Print out the data exactly, keeping every image out of it.

■ Excerpts from a dataset:
:::::
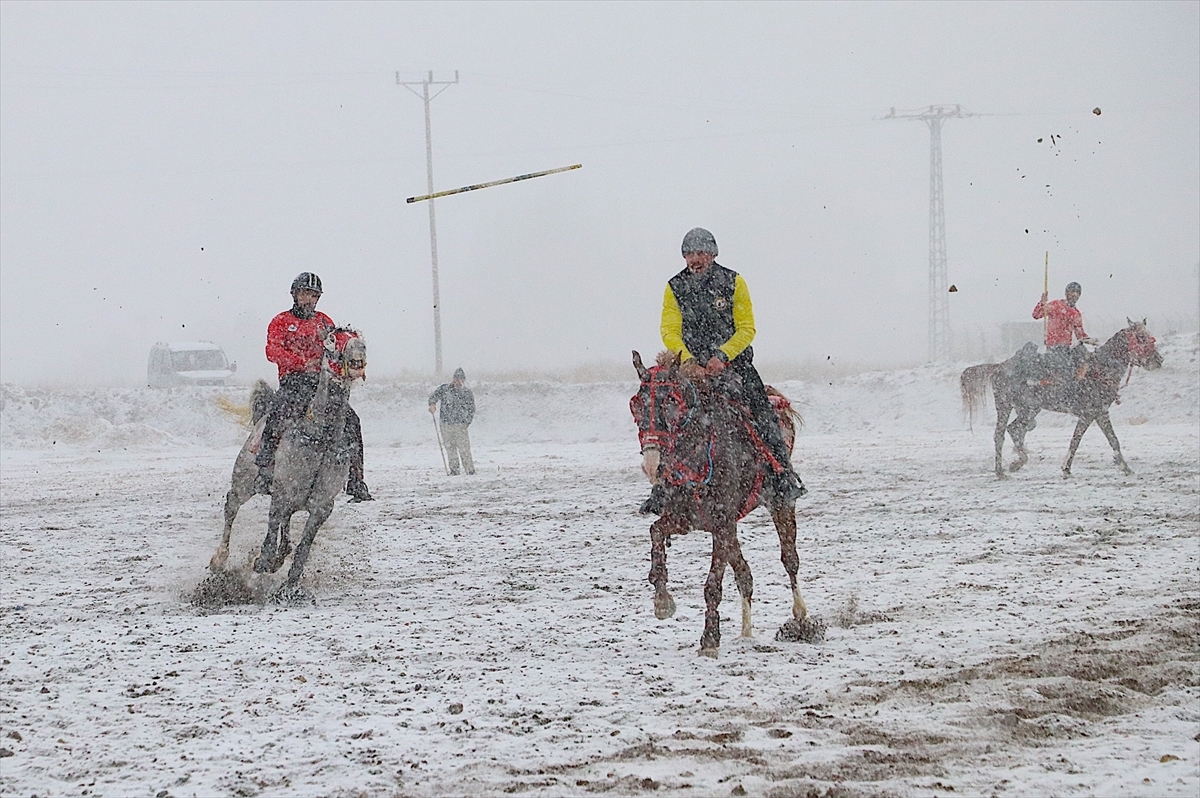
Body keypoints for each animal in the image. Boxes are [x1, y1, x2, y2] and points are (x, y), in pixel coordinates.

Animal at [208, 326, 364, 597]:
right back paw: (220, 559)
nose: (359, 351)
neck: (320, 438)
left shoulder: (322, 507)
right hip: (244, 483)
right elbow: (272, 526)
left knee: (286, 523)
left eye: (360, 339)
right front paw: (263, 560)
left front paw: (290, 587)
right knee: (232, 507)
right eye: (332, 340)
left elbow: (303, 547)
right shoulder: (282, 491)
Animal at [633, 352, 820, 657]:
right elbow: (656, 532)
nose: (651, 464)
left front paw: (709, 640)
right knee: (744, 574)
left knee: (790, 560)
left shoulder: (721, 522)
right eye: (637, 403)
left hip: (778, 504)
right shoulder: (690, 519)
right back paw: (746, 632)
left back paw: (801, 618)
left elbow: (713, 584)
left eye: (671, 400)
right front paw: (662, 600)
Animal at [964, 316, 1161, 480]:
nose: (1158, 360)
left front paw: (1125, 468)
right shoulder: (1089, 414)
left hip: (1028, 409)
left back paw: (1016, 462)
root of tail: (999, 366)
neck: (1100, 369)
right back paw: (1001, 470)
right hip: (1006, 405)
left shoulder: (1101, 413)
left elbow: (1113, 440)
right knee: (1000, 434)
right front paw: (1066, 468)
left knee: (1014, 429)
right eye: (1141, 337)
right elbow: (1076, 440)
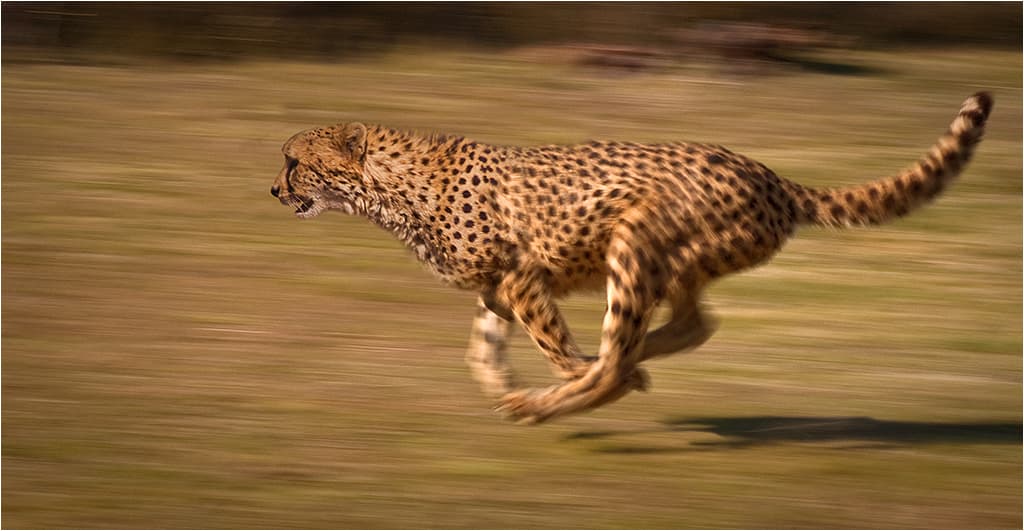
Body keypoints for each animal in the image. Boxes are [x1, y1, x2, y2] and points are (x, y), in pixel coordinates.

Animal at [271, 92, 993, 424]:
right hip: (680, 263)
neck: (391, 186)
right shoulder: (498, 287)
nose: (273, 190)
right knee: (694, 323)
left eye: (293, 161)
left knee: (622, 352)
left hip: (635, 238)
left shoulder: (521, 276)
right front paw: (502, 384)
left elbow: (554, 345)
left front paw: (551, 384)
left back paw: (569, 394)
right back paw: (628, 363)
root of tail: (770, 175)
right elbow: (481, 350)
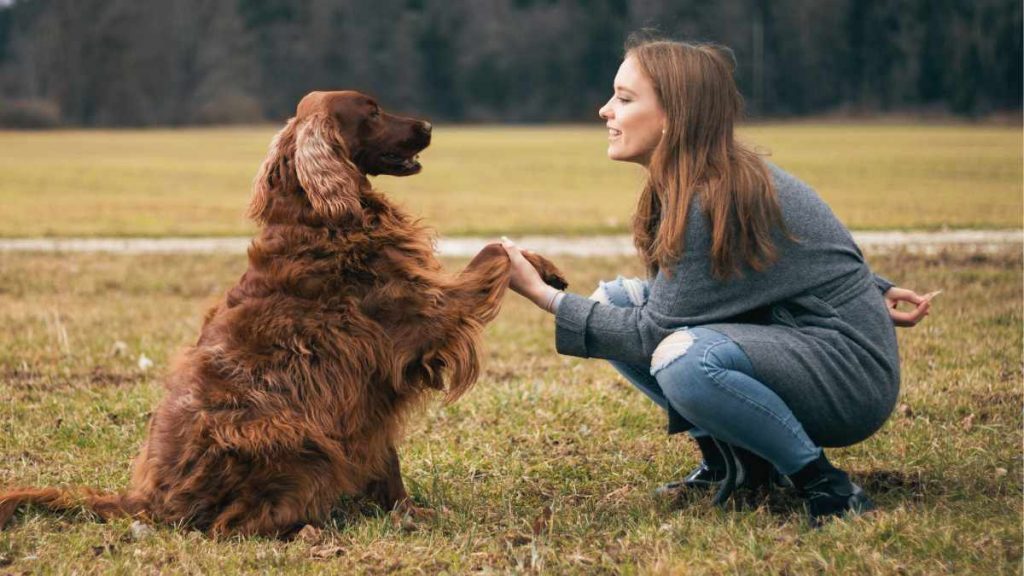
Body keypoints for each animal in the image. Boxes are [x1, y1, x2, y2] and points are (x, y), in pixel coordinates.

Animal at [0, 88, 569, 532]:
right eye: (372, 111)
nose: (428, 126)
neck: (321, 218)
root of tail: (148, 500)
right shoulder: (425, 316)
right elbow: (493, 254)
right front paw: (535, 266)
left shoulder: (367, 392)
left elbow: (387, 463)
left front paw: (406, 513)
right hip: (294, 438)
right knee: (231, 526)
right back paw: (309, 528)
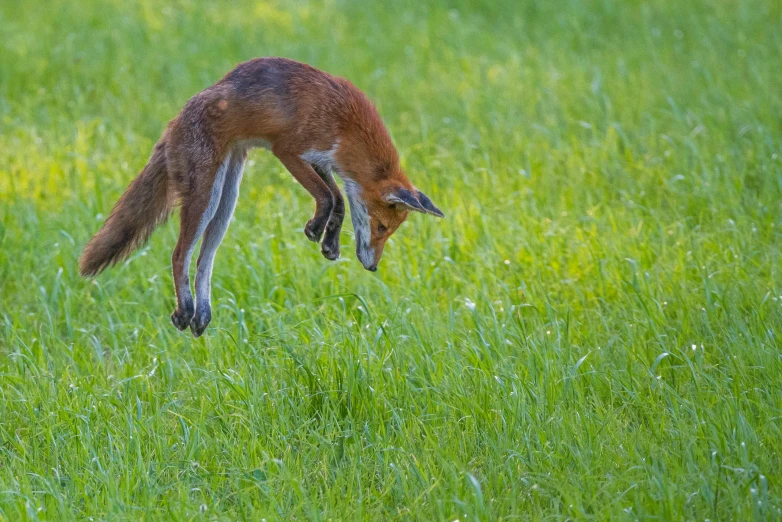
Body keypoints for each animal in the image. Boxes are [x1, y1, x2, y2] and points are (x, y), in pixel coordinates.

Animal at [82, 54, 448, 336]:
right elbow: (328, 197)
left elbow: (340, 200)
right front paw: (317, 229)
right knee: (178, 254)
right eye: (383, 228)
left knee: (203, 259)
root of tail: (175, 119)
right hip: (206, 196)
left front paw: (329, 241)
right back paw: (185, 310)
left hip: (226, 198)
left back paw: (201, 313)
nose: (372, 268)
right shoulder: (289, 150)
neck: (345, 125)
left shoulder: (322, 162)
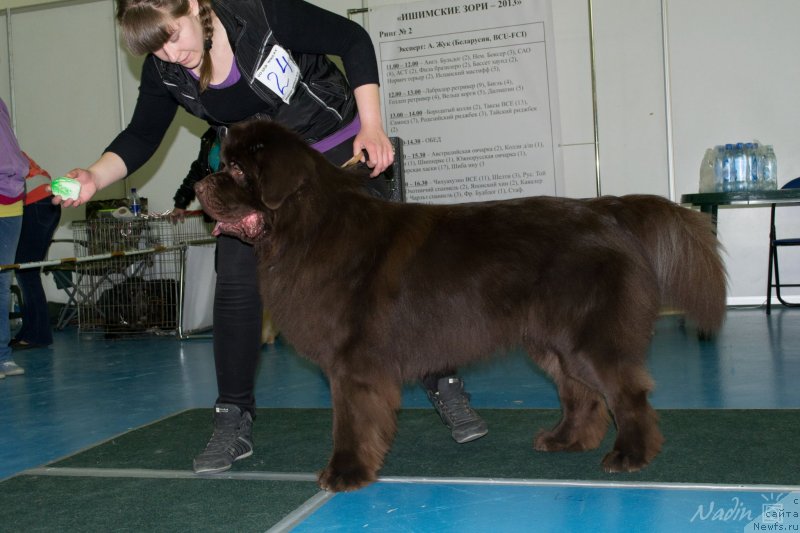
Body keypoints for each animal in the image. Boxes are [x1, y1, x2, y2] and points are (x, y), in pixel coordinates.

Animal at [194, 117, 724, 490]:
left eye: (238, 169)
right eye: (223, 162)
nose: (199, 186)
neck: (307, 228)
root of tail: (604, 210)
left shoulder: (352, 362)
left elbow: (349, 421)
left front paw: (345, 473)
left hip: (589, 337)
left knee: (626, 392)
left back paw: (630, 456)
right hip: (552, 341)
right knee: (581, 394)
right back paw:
:::::
■ Output for this task:
Body keypoints for each animal in the image. Boxes are [x1, y1, x2, y2] and points are (x, y), in pixel coordinates.

Animal at [208, 326, 364, 597]:
right back paw: (220, 559)
nose: (359, 351)
neck: (320, 438)
left shoulder: (322, 507)
right hip: (244, 483)
right elbow: (272, 526)
left knee: (286, 523)
left eye: (360, 339)
right front paw: (263, 560)
left front paw: (290, 587)
right knee: (232, 507)
right eye: (332, 340)
left elbow: (303, 547)
right shoulder: (282, 491)
Animal at [633, 352, 820, 657]:
right elbow: (656, 532)
nose: (651, 464)
left front paw: (709, 640)
right knee: (744, 574)
left knee: (790, 560)
left shoulder: (721, 522)
right eye: (637, 403)
left hip: (778, 504)
right shoulder: (690, 519)
right back paw: (746, 632)
left back paw: (801, 618)
left elbow: (713, 584)
left eye: (671, 400)
right front paw: (662, 600)
Animal at [964, 316, 1161, 480]:
nose: (1158, 360)
left front paw: (1125, 468)
right shoulder: (1089, 414)
left hip: (1028, 409)
left back paw: (1016, 462)
root of tail: (999, 366)
neck: (1100, 369)
right back paw: (1001, 470)
right hip: (1006, 405)
left shoulder: (1101, 413)
left elbow: (1113, 440)
right knee: (1000, 434)
right front paw: (1066, 468)
left knee: (1014, 429)
right eye: (1141, 337)
right elbow: (1076, 440)
Body keypoints for each animal in the image. Boxes are [x1, y1, x2, y2] and points are (x, y), in pixel coordinates.

Animal at [271, 92, 993, 424]:
right hip: (680, 263)
neck: (391, 186)
right shoulder: (498, 287)
nose: (273, 190)
right knee: (694, 323)
left eye: (293, 161)
left knee: (622, 352)
left hip: (635, 238)
left shoulder: (521, 276)
right front paw: (502, 384)
left elbow: (554, 345)
left front paw: (551, 384)
left back paw: (569, 394)
right back paw: (628, 363)
root of tail: (770, 175)
right elbow: (481, 350)
Body keypoints for each animal in the image. Boxes are [x1, y1, x2, y2] and points are (x, y), in pixel coordinates.

Animal at [0, 88, 569, 532]:
right eye: (372, 111)
nose: (428, 126)
neck: (321, 218)
root of tail: (148, 500)
right shoulder: (425, 316)
right elbow: (493, 254)
right front paw: (535, 266)
left shoulder: (367, 392)
left elbow: (387, 463)
left front paw: (406, 513)
right hip: (294, 438)
right knee: (231, 526)
right back paw: (309, 528)
Body keypoints for each animal in the image. Boxes are [x1, y1, x2, y2] and points are (x, y), in pixel coordinates.

Animal at [82, 54, 448, 336]:
right elbow: (328, 197)
left elbow: (340, 200)
right front paw: (317, 229)
right knee: (178, 254)
right eye: (383, 228)
left knee: (203, 259)
root of tail: (175, 119)
right hip: (206, 196)
left front paw: (329, 241)
right back paw: (185, 310)
left hip: (226, 198)
left back paw: (201, 313)
nose: (372, 268)
right shoulder: (289, 150)
neck: (345, 125)
left shoulder: (322, 162)
Body keypoints for each animal in the image. Boxes are [x1, y1, x2, y2] and points are (x, y), in pixel coordinates.

Animal at [194, 117, 724, 490]:
left eye: (238, 169)
right eye: (223, 162)
nose: (199, 186)
neck: (307, 228)
root of tail: (604, 210)
left shoulder: (352, 362)
left elbow: (349, 421)
left front paw: (345, 473)
left hip: (589, 337)
left knee: (626, 392)
left back paw: (630, 456)
right hip: (552, 341)
right knee: (581, 394)
right back paw:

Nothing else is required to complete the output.